Favre: “Well, I consider myself somewhat fortunate up to this point, because having played 20 years, and I think 19 and two games were nonstop without ever missing. With that being said, you’d think there would be a lot more damage not only to the brain but to the body. But I feel as though I’m lucky to this point. One of the things that helped me throughout my career is -- I can’t say that I was the best player, but I remembered defenses and names and plays. In fact, I could go back and call the high school plays I ran, and to a certain degree, I can still do that. But I find that more short-term memory -- someone I met six months ago -- in other words, it has gotten a lot worse in regards to short-term, simple words that normally would come out easy in a conversion, I’ll stammer. And look, I’m 48 years old. Having played 20 years, could it just be as we all like to say as we get a little bit older, I forgot my keys and they were in my hand? Or where are my glasses, and they’re on your head? I wonder if that’s what it is or do I have early stages of CTE. I don’t know.”

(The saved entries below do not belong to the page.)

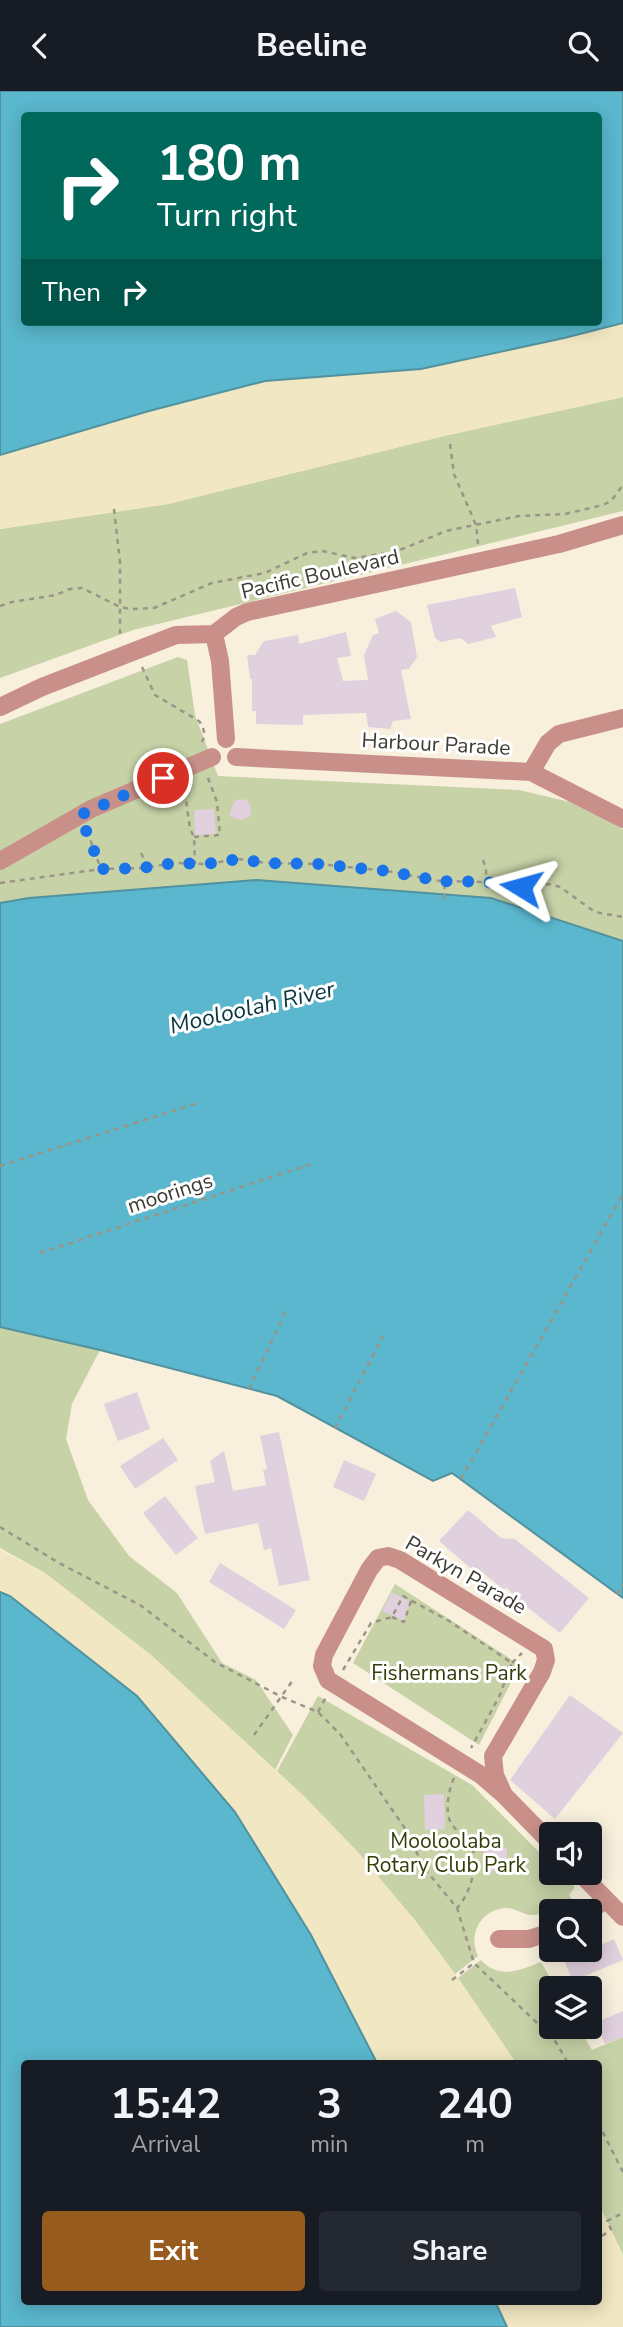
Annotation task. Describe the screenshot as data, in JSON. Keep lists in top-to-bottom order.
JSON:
{
  "streets": {
    "street": ["Pacific Boulevard", "Harbour Parade", "Parkyn Parade"],
    "path": ["moorings"]
  },
  "water": ["Mooloolah River"],
  "parks": ["Fishermans Park", "Mooloolaba Rotary Club Park"],
  "page": {
    "header": "Beeline",
    "turn": ["180 m", "Turn right"],
    "then": "Then",
    "eta": [
      "15:42",
      "Arrival",
      "3",
      "min",
      "240",
      "m"
    ],
    "buttons": ["Exit", "Share"]
  }
}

Q: You don’t want your grandsons playing football. Do you wish you hadn’t played?

Favre: “No, I don’t wish I wouldn’t have [played]. My football career has meant a great deal to me and has provided a lot of things and a lot of joy for not only me but for my family. Now, my family doesn’t have to face the physical problems that could arise or mental problems. But they are directly associated with me in that regard. It’s kind of a blessing and a curse. I grew up playing football. My dad was my coach. He was tough on me. He was a hard-nosed, in-your-face type of guy. He didn’t know what concussions were about. We knew basically what a concussion was, but the thought process back then in those days was you would never come out of a game or a practice because you had a little head ding. You would be considered -- for lack of a better term -- a sissy. My point in all this is, 30 years ago, there wasn’t a problem in anyone’s mind from playing football. It was a matter of just being tough, and the ones who stuck it out made the most of it. But now what we know is it has nothing to do with toughness, and that’s a lot scarier. I look at my career as being something wonderful ... but had I known in Year 5, I probably would’ve looked at my future a little closer as my career unfolded.”